Kutipan dokumen:
■ ■ ■ ■ ■ ■ ■

Efek samping yang umum dijumpai pada penggunaan codein di antaranya, mual, muntah, mulut kering, gatal-gatal, drowsiness, miosis, orthostatic hypotension, retensi urin, dan konstipasi. Toleransi terhadap berbagai efek codein bisa terjadi pada penggunaan jangka panjang, termasuk efek terapeutik.
Morfin
Sebagai senyawa aktif opium, morfin tampil sebagai analgesik opiat yang sangat kuat. Seperti opiat lainnya semisal heroin, morfin bekerja langsung pada sistem saraf pusat untuk mengurangi nyeri, dan terkadang juga pada sinap arcuate nucleus. Nama morfin sendiri berasal dari kata Morpheus yang merupakan Dewa Pemimpi dalam mitologi Yunani.
Morfin pertama kali diisolasi pada 1804 oleh ahli farmasi Jerman Friedrich Wilhelm Adam Sertürner. Tapi morfin belum digunakan hingga dikembangkan hypodermic needle (1853). Morfin digunakan untuk mengurangi nyeri dan sebagai cara penyembuhan dari ketagihan alkohol dan opium.
Potensi analgesia yang kuat, akhirnya membuat morfin menjadi tumpuan untuk mengatasi kasus nyeri parah di rumah sakit. Misalnya saja, mengatasi nyeri pasca bedah, nyeri karena trauma, mengurangi nyeri parah kronik semisal pada penderita kanker dan batu ginjal serta nyeri punggung. Di samping itu, morfin juga digunakan sebagai adjuvan pada anestesi umum.

■ ■ ■ ■ ■ ■ ■

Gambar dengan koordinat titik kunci
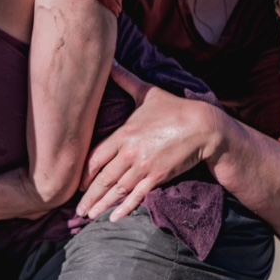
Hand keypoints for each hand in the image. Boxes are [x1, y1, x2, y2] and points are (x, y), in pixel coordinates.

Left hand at [76, 62, 219, 221]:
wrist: (203, 126)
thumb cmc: (174, 108)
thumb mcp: (147, 92)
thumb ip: (126, 79)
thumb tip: (111, 61)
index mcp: (124, 134)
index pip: (96, 157)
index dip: (84, 172)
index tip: (75, 183)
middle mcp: (130, 153)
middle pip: (103, 178)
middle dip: (89, 195)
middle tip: (76, 209)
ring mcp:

■ ■ ■ ■ ■ ■ ■

Tugas A:
Tuliskan tanpa perubahan bagian kutipan tentang codein dan morfin yang dibuka dengan kata-kata yang memuat "Efek samping yang" dan ditutup dengan "dalam mitologi Yunani.".
Tugas B:
Teruskan kutipan tentang codein dan morfin mulai setelah kalimat terakhirnya.
Entri-entri ini adalah bahan tersendiri, terpisah dari kutipan tentang codein dan morfin.

Hasil A:
Efek samping yang umum dijumpai pada penggunaan codein di antaranya, mual, muntah, mulut kering, gatal-gatal, drowsiness, miosis, orthostatic hypotension, retensi urin, dan konstipasi. Toleransi terhadap berbagai efek codein bisa terjadi pada penggunaan jangka panjang, termasuk efek terapeutik.
Morfin
Sebagai senyawa aktif opium, morfin tampil sebagai analgesik opiat yang sangat kuat. Seperti opiat lainnya semisal heroin, morfin bekerja langsung pada sistem saraf pusat untuk mengurangi nyeri, dan terkadang juga pada sinap arcuate nucleus. Nama morfin sendiri berasal dari kata Morpheus yang merupakan Dewa Pemimpi dalam mitologi Yunani.

Hasil B:
Morfin merupakan agonis reseptor opioid, dengan efek utama mengikat dan mengaktivasi reseptor µ-opioid pada sistem saraf pusat. Aktivasi reseptor ini terkait dengan analgesia, sedasi, euforia, physical dependence dan respiratory depression. Morfin juga bertindak sebagai agonis reseptor κ-opioid yang terkait dengan analgesia spinal dan miosis.
Di dalam tubuh, morfin terutama dimetabolisme menjadi morphine-3-glucuronide dan morphine-6-glucuronide (M6G). Pada hewan pengerat, M6G tampak memiliki efek analgesia lebih potensial ketimbang morfin sendiri. Sedang pada manusia M6G juga tampak sebagai analgesia. Perihal signifikansi pembentukan M6G terhadap efek yang diamati dari suatu dosis morfin, masih jadi perdebatan diantara ahli farmakologi.
Morfin diberikan secara parenteral dengan injeksi subkutan, intravena, maupun epidural. Saat diinjeksikan, terutama intravena, morfin menimbulkan suatu sensasi kontraksi yang intensif pada otot. Oleh karena itu bisa menimbulkan semangat luar biasa. Tak heran bila dikalangan militer terkadang menggunakan autoinjector untuk memperoleh manfaat tersebut.
Pemberian secara oral, biasa dalam sediaan eliksir, solusio, serbuk, atau tablet. Morfin jarang disuplai dalam bentuk suppositoria. Potensi pemberian oral hanya seperenam hingga sepertiga dari parenteral. Hal ini dikarenakan bioavailabitasnya yang kurang baik. Saat ini morfin juga tersedia dalam bentuk kapsul extended-release untuk pemberian kronik dan juga formulasi immediate-release.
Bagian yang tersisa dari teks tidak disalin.